Haksal’ın kitabında ayrıntılı olarak tartıştığı sansür uygulaması, özgüveni düşük bir entelektüel profilini yansıtması açısından üzerinde genişçe durulması gereken bir durum. Bunun sadece Dostoyevski’ye mahsus olmadığı da açık. En çok bilinen örnek Exupery’nin Küçük Prens romanı. O romanın bazı cümleleri de Türk okuyucusu için sakıncalı bulunarak yayınevleri tarafından kitaptan çıkarılmıştı. Ali Haydar Haksal’ın Dostoyevski için yaptığı incelemenin başka yazarlar için de yapılması ve bunu yapan zihni yapının açığa çıkarılması Türk edebiyatı ve düşüncesine önemli bir katkı olacaktır.

 

Dostoyevski, hapishaneye girmeden önce bir nihilisttir.

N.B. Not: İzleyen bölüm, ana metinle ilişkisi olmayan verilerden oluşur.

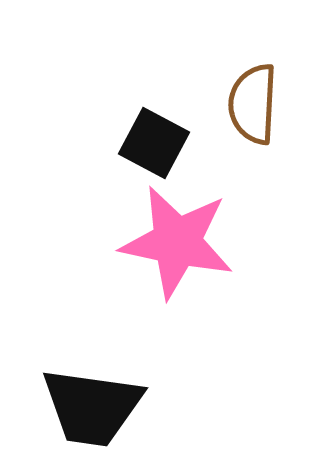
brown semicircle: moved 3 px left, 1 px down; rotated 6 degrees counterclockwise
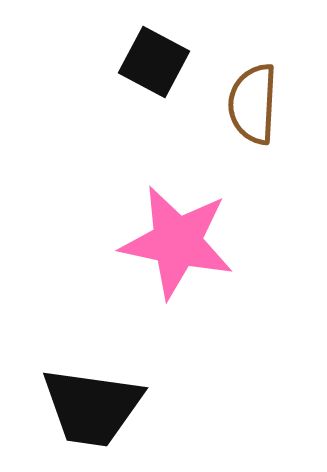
black square: moved 81 px up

Hapishanede kardeşinden kendisine İncil’in Slav baskısıyla birlikte Fransızca çevirisine de göndermesini ister. Müslümanlarla da hapishanede karşılaşır ve onlarla dostluk kurar. Kafkas bölgesinden gelmiş üç kardeş. Dostoyevski özellikle en küçük kardeş olan Çerkez Ali ile dostluğunu derinleştirir. Ona Rusça öğretir. Bu karşılaşmada Dostoyevski Müslüman ahlakına ve anlayışına hayranlık duyar. Ali Haydar Haksal, Dostoyevski’nin romanları ve günlüklerinde bu karşılaşmanın izlerini sürmektedir. Dostoyevski hapishanede iken Kur’an da okur.

 

Hapisten çıktıktan sonra artık o çok koyu bir Ortodoks ve Rus milliyetçisidir. Hayatını altüst eden kumar tutkusuna rağmen o, ömür boyu Ortodoksluğa bağlılığını koruyacaktır. İleride Tolstoy’u din tutumunda Ortodoksluktan uzaklaştığı ve yeterince milliyetçi olmadığı gerekçesiyle eleştirecektir. 

 

Tolstoy, Dostoyevski’ye göre daha sancılı bir hakikat arayıcısıdır. Tolstoy, Kilise’nin, İsa’nın getirdiği dinin özünü bozduğu, kendine göre bir Kilise dini icat ettiği kanaatindedir. O, halkın yaşadığı dinin saf din olduğu görüşünü taşır. Kendi çabasıyla İsa’nın dininin özünü anlamaya çabalar. Kilise'yi saf dinin önünde büyük bir engel olarak görür ve bu nedenle Kilise'ye karşı savaş açar. Tolstoy, Dostoyevski’den farklı olarak din anlayışını yayma konusunda büyük gayret içine girer, bu konuda çok sayıda kitap yazar. Etrafında kendi görüşünü benimseyenlerden bir halka oluşur. Tolstoy’un Kilise ve din hakkındaki görüşleri ve bu görüşlerini yayma çabaları Kilise'yi rahatsız eder. Aforoz edilir ve eserleri yasaklanır.

 

Tolstoy, Dostoyevski’ye göre Müslümanları daha yakından tanır. Hacı Murat romanında Müslüman tiplerini ustalıkla tasvir eder. Haksal, Tolstoy’un diğer eserlerinde de İslam’a ve Müslümanlara ilgisinin izlerini sürer.

 

Tolstoy’un eserleriyle hayatı arasında büyük paralellik bulunmaktadır. Savaş ve Barış’ta ortaya koyduğu trajedi ve sorgulamaların kendi hayatında da izlerini bulmak mümkün. Emrinde çok sayıda insanın çalıştığı büyük toprak ve malikâne sahibidir. Hayatının özüne emeği koyduğu için zaman zaman topraklarını dağıtmak, kitaplarının gelirini kamuya bırakmak arzusuna kapılır. Ancak aile efradı ve reel şartlar buna imkân vermez. Son çare olarak evini terk etmek, uzaklara gitmek ister. Birkaç kere teşebbüs etmesine rağmen bunda başarılı olamaz. Nihayet çok ileri yaşında bir daha dönmemek üzere evini terk eder ve son nefesini bir tren istasyonunda verir. Bu son yolculuğunda nereye gitmek istediği bir soru olarak ortada durmaktadır.

 

Ali haydar Haksal, bu geniş kapsamlı çalışmasında, çok bilinen yazarlara taze dikkatler ve bakışlar sunmaktadır. Hepsi bir arada okununca, incelemeye konu 19. yüzyıl romancılarının din üzerine yoğun düşünceleri dikkate çekici bir tespittir. Rusya’nın iki büyük romancısı Dostoyevski ve Tolstoy’un dinî tutum ve gayretleri, onların sanatçılıklarına bir halel getirmez, ancak bu tespitin, söz konusu yazarları okurken okuyucuya yeni ufuklar kazandırması beklenir.